Beginnings and endings make for nice stories, but they are sometimes just myths. Even as conditions improve and problems slip into the past, they still exist somewhere. Perhaps that is why alcoholics often still label themselves as such even after decades have past since their last drinks. My back will always demand my attention and vigilance, just as diabetics must continue to practice daily blood sugar management, as opposed to achieving their target A1C values and leaving their endocrinologists’ offices thinking they have wiped their hands clean of the disease. Not that I am complaining or feeling bad for myself; we all know that life could have dealt me a much worse hand.

Next week, I undergo a third back operation to correct what my surgeon terms an “extremely rare” complication related to last year’s procedure. Although I can run up the highest mountain in the northeastern United States, I cannot jog around the block or even go for a walk without significant pain. Go figure.

While this past Saturday was not the metaphorical finish line that I anticipated, the occasion still carried a significance. As I neared the summit, I remembered that exactly 15 months earlier I laid in a hospital bed unable to do anything more than slowly shuffle about the unit with my walker and a back brace. The days that I thought I would actually make it back to competitive racing were vastly outnumbered by the days I felt in my heart that I never would, but I always kept working and accumulating small daily indicators that I was inching back towards my old self.

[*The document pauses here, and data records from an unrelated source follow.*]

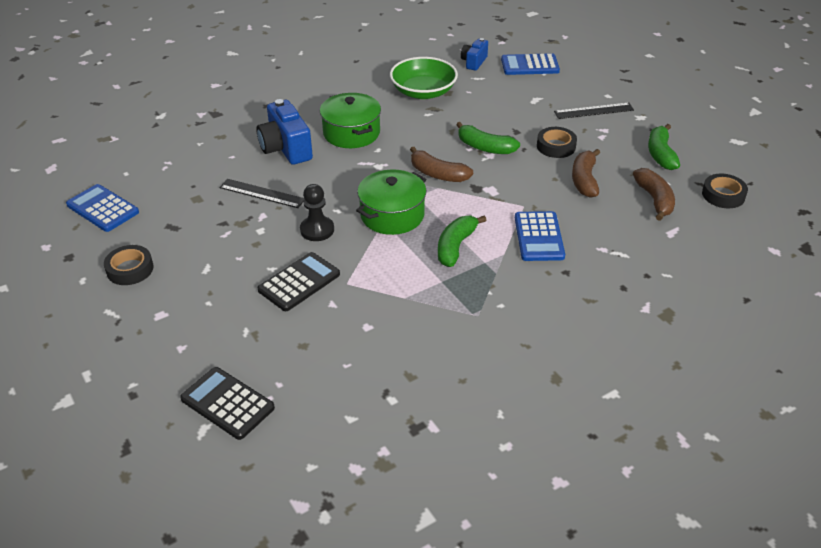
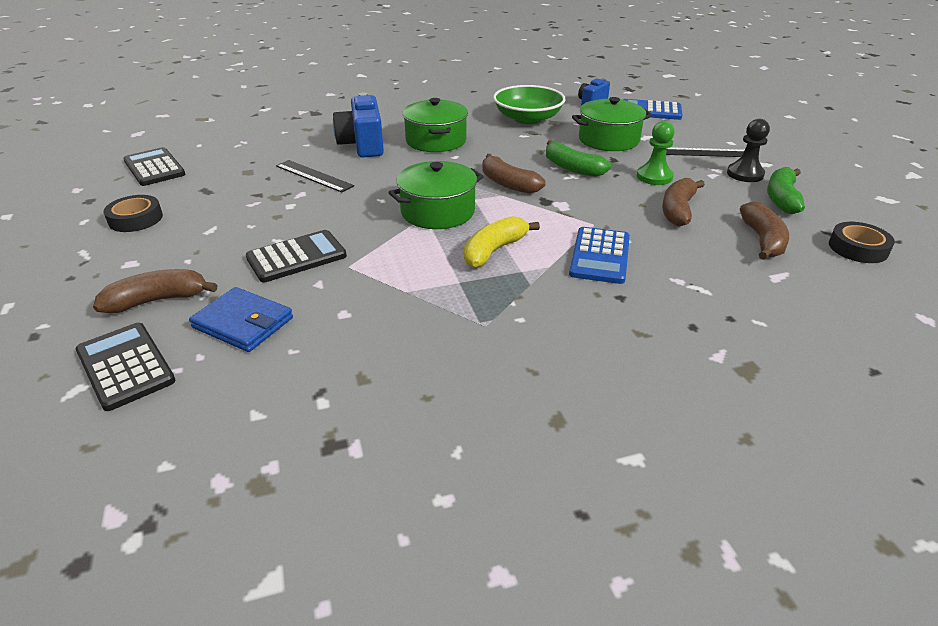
camera: 15 degrees right, 5 degrees down
blue calculator [66,184,139,232] -> black calculator [123,147,186,186]
black pawn [300,184,334,241] -> black pawn moved to [727,119,770,182]
green banana [438,216,486,267] -> yellow banana [464,216,540,268]
black tape [537,127,577,158] -> green pawn [637,121,675,185]
none -> brown banana [93,269,217,313]
none -> blue wallet [189,287,293,352]
none -> green pot [572,97,652,151]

Effort alone, however, is not enough, and I never would have gotten to this point without the help of many people, including my surgeon, Dr. Jean-Valery Coumans, my physical therapist, Sue Bloom, and most of all my wife, Joanne, who has experienced this saga from spending sleepless nights on a couch in my hospital room to waiting for me at the summit. Literally and figuratively, it was a long way back to the top of that mountain, and I could not have gotten there alone. We got this far, and will go even farther, together.